Having a problem in steps while solving integrals

[prakhargupta3301]

Homework Statement

My problem is in integral calculus (I'm new to it).
I know what it is and how it works (basically. I'm not too advanced right now).
The problem is as following: (I will be posting comments/reasons along with what I've done and with what logic/understanding I've done it. Please correct me if I'm wrong.)
I was trying to derive kinematic equations using differentiation.
a=d(v)/dt -{1. here, we differentiated velocity w.r.t time}
∫adt= ∫d(v) -{2. here, we have multiplied both sides by dt. I don't know how that's even possible but my teacher told it that way. If there is some other underlying logic, please be kind enough to enlighten me.}
at|^v_u= v -{3. a is taken as a constant. So, it comes out of the integration as it is. Integral of dv is v( how? I don't know. My teacher told it this way. (He explained it this way: Sum of multiple small dv's will be v. I got it during the class, but now I have a doubt. With respect to what are integrating dv?)
at=v-u
Derived.

Homework Equations

x_x_x

The Attempt at a Solution

This isn't a problem but a doubt in my understanding. So there are no attempts. I have already written what all there is.
Please help.

 

[PeroK]

Those are standard steps so there isn't a lot to say except that's the way integration works. I would, however, do it differently. Starting with

$a = \frac{dv}{dt}$

I would integrate that equation with respect to $t$.

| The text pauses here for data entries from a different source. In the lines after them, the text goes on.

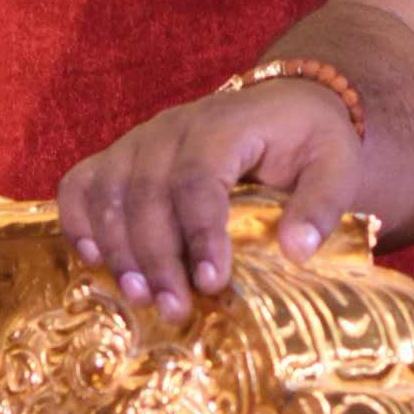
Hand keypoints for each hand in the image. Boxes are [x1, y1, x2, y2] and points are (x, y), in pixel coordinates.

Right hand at [56, 81, 361, 321]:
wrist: (284, 106)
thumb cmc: (309, 141)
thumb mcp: (336, 163)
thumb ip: (321, 203)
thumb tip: (296, 250)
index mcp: (225, 125)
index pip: (199, 178)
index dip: (200, 233)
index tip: (213, 283)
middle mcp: (172, 128)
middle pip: (147, 192)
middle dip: (157, 256)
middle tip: (174, 308)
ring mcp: (139, 141)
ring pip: (108, 192)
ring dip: (117, 249)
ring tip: (139, 297)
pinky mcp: (120, 158)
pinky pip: (80, 184)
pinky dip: (77, 221)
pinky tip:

$\int_{t_0}^{t_1} a dt = \int_{t_0}^{t_1} \frac{dv}{dt} dt$

Now, remembering that the integral is an anti derivative, we have

$\int_{t_0}^{t_1} a dt = v(t_1) - v(t_0)$

And, if $a$ is a constant, we have:

$a(t_1 - t_0) = v(t_1) - v (t_0)$

 

[BvU]

Hi,

Perhaps it helps you if you rephrase the $d$ in $dt$ by

" $\Delta$ with the understanding that we take the limit $\Delta \downarrow 0$ "

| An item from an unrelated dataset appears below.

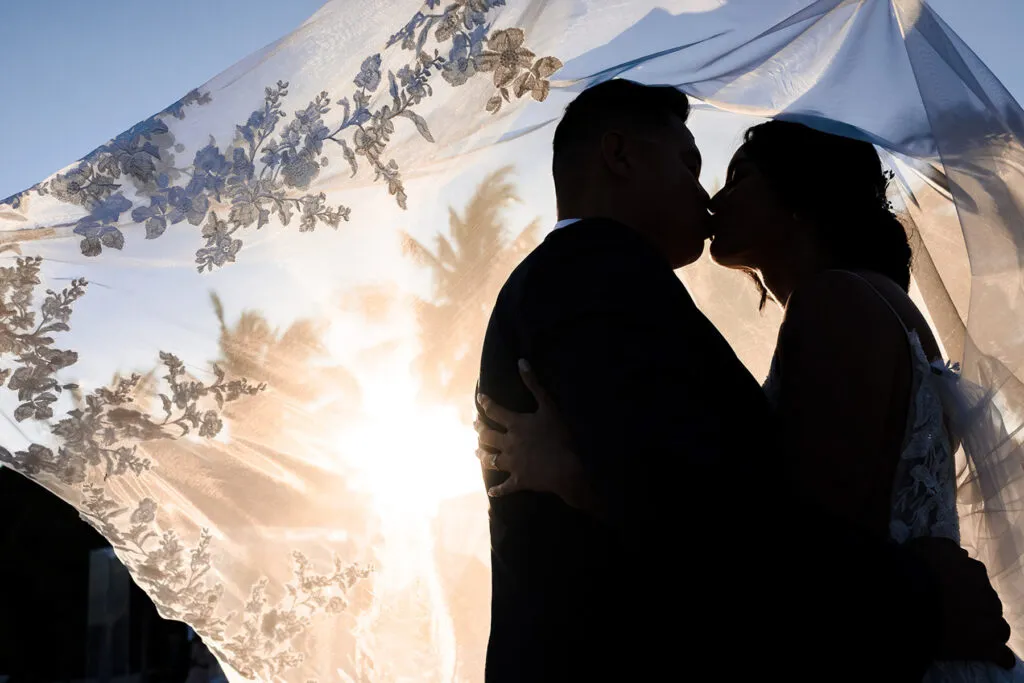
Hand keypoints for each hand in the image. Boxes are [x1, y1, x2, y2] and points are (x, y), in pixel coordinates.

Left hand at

that way you 'see' that $a \,dt = dv$ and all of those manipulations that physicists do without much consideration. For mathematicians it can be a horror to look at them, but in physics functions are generally well-behaved enough to talk like this.

 

[prakhargupta3301]

I would integrate that equation with respect to ttt.

∫t1t0adt=∫t1t0dvdtdt∫t0t1adt=∫t0t1dvdtdt\int_{t_0}^{t_1} a dt = \int_{t_0}^{t_1} \frac{dv}{dt} dt

Now, remembering that the integral is an anti derivative, we have

∫t1t0adt=v(t1)−v(t0)∫t0t1adt=v(t1)−v(t0)\int_{t_0}^{t_1} a dt = v(t_1) - v(t_0)

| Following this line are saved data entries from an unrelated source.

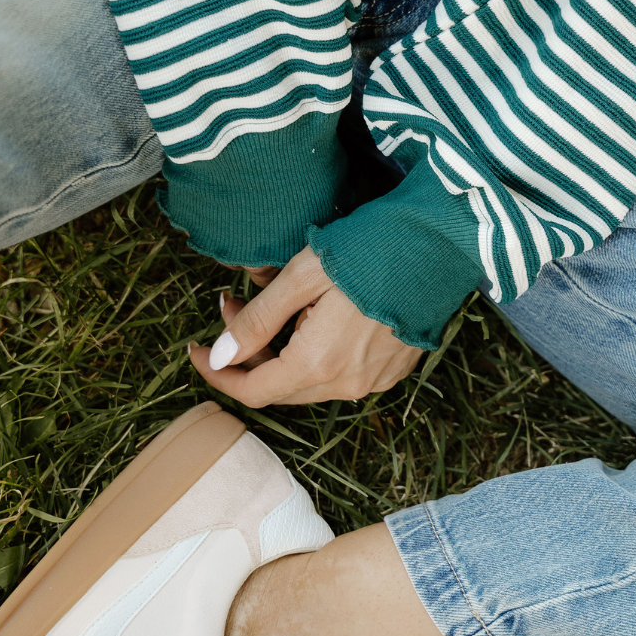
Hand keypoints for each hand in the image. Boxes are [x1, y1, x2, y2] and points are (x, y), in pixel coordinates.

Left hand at [188, 247, 421, 405]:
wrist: (439, 244)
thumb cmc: (368, 251)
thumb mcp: (301, 277)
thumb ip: (257, 321)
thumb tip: (220, 357)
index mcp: (318, 365)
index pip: (252, 391)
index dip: (218, 374)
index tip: (196, 349)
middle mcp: (348, 385)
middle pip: (280, 386)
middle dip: (248, 352)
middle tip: (233, 302)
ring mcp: (375, 380)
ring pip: (310, 379)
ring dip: (282, 348)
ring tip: (270, 300)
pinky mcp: (394, 368)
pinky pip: (341, 372)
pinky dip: (316, 350)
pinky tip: (313, 313)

So, if there is a differentiation inside an integral, then what happens? I don't get how you just take it (v) out. (I understand differentiation is just opposite of integration, but I'm new to one being inside the other. Can you break it a bit more please?)
(I don't get what is wrong with the reply mech. Please don't mind the raw code for the equation. I don't know how this works so please forgive me)
Thank you.

 

[PeroK]

So, if there is a differentiation inside an integral, then what happens? I don't get how you just take it (v) out. (I understand differentiation is just opposite of integration, but I'm new to one being inside the other. Can you break it a bit more please?)
(I don't get what is wrong with the reply mech. Please don't mind the raw code for the equation. I don't know how this works so please forgive me)
Thank you.

That the integral of the derivative of a function is the function is the Fundamental Theorem of Calculus.

You need to know that before you can move on with integration.

 

[prakhargupta3301]

Hi,

Perhaps it helps you if you rephrase the $d$ in $dt$ by

" $\Delta$ with the understanding that we take the limit $\Delta \downarrow 0$ "

that way you 'see' that $a \,dt = dv$ and all of those manipulations that physicists do without much consideration. For mathematicians it can be a horror to look at them, but in physics functions are generally well-behaved enough to talk like this.

So, you're trying to say that mathematically, this is wrong, but in physics such manipulations work so I needn't worry?
Also, Just to be sure, what you wrote in the double quotation marks means: Change where we take the lowest limit to be nearly equal to 0?
Thank you.

 

[prakhargupta3301]

That the integral of the derivative of a function is the function is the Fundamental Theorem of Calculus.

You need to know that before you can move on with integration.

Ok. I think I get it now. (Perhaps I'm getting these many silly doubts is because we aren't being taught calculus in totality but bits and pieces of it in Mathematical Tools section of physics class.)
Also, earlier I was thinking of v as a constant (I know that was ignorant of me) but I now realize it's a function!
Anyways, I checked it and now I know the Fundamental theorem of Calculus. Thanks to you!